> Selected excerpt:
Global retrievals of solar induced chlorophyll fluorescence with TROPOMI: first results and inter-sensor comparison to OCO-2

Abstract

In recent years, solar-induced chlorophyll fluorescence (SIF) retrieved from space borne spectrometers has been extensively used as a proxy for terrestrial photosynthesis at relatively sparse temporal and spatial scales. The near-infrared band of the recently launched TROPOspheric Monitoring Instrument (TROPOMI) features the required spectral resolution and signal-to-noise ratio to retrieve SIF in a spectral range devoid of atmospheric absorption features. We find that initial TROPOMI spectra meet high expectations for a substantially improved spatio-temporal resolution (up to 7 km × 3.5 km pixels with daily revisit), representing a step change in SIF remote sensing capabilities. However, interpretation requires caution, as the broad range of viewing-illumination geometries covered by TROPOMI’s 2600 km wide swath needs to be taken into account. A first inter-sensor comparison with OCO-2 (Orbiting Carbon Observatory-2) SIF shows excellent agreement, underscoring the high quality of TROPOMI’s SIF retrievals and the notable radiometric performance of the instrument.

> Exercise aim:
Summarize the TROPOMI abstract in two sentences. The records have no part in what comes next.

> Supplied data:

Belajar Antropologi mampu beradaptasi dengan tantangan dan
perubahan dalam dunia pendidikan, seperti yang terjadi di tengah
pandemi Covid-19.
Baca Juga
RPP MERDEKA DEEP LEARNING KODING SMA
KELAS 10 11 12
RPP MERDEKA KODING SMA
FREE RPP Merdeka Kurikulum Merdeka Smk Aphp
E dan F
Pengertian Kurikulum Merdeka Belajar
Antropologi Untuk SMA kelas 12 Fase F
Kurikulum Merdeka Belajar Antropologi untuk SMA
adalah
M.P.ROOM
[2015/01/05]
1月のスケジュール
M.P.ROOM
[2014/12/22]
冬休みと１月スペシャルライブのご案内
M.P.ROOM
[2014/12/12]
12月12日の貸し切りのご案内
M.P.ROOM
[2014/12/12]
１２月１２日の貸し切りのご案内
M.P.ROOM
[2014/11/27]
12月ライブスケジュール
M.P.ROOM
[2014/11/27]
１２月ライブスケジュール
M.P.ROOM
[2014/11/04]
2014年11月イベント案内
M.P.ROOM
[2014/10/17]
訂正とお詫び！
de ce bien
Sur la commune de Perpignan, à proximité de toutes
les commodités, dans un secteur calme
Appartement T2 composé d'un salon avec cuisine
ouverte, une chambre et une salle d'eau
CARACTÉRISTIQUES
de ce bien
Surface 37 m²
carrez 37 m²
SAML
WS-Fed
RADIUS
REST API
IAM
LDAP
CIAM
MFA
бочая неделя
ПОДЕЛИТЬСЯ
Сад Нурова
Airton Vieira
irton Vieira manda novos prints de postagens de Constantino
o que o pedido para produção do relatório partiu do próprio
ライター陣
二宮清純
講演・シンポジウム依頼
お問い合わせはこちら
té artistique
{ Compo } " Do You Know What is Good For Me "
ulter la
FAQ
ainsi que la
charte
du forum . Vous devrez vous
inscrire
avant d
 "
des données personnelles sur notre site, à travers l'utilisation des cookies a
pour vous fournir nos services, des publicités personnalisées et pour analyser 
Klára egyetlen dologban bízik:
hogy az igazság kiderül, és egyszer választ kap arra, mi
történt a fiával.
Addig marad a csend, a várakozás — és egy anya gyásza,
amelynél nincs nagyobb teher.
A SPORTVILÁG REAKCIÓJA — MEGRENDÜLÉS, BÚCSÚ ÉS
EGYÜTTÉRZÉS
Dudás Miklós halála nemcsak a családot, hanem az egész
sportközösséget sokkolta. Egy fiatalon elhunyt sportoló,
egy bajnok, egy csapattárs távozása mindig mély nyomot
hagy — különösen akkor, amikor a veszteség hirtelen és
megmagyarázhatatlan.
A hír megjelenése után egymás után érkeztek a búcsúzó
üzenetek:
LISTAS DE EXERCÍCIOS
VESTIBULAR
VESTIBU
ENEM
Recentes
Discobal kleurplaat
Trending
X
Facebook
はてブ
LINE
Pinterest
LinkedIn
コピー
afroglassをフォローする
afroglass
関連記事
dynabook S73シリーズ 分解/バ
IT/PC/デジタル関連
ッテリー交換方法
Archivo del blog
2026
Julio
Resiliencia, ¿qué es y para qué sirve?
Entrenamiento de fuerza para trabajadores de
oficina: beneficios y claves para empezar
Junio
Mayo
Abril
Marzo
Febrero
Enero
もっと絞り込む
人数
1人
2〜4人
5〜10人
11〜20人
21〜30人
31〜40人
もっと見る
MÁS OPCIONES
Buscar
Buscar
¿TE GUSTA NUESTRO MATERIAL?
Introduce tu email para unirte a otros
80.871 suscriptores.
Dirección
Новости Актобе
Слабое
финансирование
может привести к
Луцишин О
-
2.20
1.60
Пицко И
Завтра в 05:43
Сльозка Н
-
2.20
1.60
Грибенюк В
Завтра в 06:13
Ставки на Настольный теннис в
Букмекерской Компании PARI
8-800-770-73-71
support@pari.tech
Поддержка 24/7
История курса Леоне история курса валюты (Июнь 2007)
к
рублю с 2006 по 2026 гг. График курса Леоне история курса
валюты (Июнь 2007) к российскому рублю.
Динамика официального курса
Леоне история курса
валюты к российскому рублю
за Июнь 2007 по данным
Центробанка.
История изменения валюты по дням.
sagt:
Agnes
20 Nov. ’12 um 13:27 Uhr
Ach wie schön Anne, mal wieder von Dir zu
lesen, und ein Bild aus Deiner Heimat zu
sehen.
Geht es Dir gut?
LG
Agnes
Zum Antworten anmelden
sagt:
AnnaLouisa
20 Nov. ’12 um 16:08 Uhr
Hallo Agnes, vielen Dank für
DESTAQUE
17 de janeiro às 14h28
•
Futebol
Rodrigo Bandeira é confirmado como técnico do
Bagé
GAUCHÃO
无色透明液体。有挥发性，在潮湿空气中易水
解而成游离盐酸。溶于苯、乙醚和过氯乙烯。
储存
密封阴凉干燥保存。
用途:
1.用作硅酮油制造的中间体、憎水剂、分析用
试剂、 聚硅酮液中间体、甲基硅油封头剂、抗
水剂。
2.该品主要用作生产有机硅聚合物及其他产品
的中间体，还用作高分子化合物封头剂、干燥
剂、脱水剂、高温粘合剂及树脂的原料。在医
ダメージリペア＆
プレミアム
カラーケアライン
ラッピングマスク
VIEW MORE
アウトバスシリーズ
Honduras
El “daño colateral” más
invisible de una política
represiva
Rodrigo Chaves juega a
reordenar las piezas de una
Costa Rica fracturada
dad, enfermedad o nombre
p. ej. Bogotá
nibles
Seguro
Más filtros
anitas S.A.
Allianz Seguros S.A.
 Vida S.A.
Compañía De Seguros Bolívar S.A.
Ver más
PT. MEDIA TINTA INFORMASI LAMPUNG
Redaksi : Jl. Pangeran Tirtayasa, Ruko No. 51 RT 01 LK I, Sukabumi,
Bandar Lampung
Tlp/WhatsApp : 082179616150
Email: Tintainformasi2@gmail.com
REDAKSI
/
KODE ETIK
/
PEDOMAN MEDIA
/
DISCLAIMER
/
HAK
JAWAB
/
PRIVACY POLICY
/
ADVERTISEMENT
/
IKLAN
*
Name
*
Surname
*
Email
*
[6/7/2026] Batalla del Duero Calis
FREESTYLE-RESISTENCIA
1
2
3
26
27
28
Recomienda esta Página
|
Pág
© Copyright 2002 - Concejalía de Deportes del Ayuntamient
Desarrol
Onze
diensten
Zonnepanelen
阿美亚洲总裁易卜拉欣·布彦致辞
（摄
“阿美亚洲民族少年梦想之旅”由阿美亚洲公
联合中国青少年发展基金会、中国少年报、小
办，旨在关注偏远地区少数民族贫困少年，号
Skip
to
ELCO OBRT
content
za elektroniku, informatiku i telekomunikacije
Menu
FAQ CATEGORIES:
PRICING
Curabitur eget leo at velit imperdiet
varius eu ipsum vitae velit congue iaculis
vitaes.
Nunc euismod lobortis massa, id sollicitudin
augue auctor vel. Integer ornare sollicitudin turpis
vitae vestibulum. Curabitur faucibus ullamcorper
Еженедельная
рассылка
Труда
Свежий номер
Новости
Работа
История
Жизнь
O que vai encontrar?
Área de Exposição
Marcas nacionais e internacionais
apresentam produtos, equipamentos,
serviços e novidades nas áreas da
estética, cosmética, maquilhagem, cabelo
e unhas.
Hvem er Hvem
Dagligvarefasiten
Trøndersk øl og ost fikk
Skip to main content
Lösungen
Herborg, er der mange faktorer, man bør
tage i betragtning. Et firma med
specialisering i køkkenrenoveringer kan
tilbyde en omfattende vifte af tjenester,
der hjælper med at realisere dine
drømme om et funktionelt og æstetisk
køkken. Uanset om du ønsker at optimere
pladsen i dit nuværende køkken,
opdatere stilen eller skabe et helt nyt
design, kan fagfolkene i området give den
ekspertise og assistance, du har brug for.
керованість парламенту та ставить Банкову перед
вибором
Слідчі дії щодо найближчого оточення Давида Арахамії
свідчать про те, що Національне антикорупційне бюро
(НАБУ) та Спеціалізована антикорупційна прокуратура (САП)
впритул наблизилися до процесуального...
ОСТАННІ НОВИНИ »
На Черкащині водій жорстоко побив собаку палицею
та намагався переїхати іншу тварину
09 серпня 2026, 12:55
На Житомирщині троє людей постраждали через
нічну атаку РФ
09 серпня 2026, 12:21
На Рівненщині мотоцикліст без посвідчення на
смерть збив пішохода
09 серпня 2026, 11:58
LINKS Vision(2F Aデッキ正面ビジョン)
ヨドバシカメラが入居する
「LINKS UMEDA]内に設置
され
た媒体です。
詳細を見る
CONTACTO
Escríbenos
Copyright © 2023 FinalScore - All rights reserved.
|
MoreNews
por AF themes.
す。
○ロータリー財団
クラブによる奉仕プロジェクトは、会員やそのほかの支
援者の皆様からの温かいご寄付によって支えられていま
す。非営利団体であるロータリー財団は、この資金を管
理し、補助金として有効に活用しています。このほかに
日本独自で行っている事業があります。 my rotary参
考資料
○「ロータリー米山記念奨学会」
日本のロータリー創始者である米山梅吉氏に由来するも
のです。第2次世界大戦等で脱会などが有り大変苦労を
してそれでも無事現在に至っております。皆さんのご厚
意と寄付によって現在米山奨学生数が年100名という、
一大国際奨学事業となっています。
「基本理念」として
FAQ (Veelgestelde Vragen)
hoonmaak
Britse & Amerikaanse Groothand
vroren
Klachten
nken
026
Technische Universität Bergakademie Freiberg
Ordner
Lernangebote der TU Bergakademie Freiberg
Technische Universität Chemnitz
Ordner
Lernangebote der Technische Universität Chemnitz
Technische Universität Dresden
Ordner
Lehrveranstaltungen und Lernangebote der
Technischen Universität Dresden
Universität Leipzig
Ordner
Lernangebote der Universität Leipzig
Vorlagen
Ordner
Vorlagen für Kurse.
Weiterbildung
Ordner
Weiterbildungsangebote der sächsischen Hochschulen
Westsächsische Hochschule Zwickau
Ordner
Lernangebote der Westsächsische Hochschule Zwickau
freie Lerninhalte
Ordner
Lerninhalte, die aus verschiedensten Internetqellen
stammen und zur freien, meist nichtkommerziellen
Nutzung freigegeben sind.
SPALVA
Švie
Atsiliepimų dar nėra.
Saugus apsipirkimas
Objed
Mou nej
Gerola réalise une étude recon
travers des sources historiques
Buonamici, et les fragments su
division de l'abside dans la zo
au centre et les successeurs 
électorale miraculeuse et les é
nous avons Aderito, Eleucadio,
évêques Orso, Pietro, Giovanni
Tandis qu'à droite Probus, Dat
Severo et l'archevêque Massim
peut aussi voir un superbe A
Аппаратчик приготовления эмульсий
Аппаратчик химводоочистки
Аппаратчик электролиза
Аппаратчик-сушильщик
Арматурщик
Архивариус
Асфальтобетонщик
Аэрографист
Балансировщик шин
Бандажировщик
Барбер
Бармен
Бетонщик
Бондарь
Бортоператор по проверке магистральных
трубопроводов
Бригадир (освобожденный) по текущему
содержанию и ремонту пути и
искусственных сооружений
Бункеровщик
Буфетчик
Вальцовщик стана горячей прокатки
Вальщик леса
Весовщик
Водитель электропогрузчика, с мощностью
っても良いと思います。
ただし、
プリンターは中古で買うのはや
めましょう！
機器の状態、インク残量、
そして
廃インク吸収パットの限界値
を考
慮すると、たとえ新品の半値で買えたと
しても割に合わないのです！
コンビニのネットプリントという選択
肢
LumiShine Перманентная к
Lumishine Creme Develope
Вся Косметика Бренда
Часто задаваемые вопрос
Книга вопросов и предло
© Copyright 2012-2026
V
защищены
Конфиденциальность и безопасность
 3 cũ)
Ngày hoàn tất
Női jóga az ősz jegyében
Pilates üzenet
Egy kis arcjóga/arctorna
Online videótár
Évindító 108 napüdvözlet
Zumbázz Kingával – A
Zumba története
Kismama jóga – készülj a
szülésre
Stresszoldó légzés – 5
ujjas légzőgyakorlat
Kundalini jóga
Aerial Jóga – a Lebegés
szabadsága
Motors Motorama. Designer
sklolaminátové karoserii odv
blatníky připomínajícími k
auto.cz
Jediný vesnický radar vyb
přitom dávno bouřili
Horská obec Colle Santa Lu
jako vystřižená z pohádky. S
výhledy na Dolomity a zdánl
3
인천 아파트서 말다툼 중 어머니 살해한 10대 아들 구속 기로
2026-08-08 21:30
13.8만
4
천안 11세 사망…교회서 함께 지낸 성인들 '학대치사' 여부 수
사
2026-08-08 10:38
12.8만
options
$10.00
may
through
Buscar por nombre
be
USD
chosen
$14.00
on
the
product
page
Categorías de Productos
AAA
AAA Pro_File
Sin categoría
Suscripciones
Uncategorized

> Result for this task:
The near-infrared band of TROPOMI has the spectral resolution and signal-to-noise ratio needed to retrieve solar-induced chlorophyll fluorescence, and its initial spectra offer much better spatio-temporal resolution, up to 7 km × 3.5 km pixels with daily revisit. Interpretation requires caution because of the wide range of viewing-illumination geometries across its 2600 km swath, but a first comparison with OCO-2 SIF shows excellent agreement.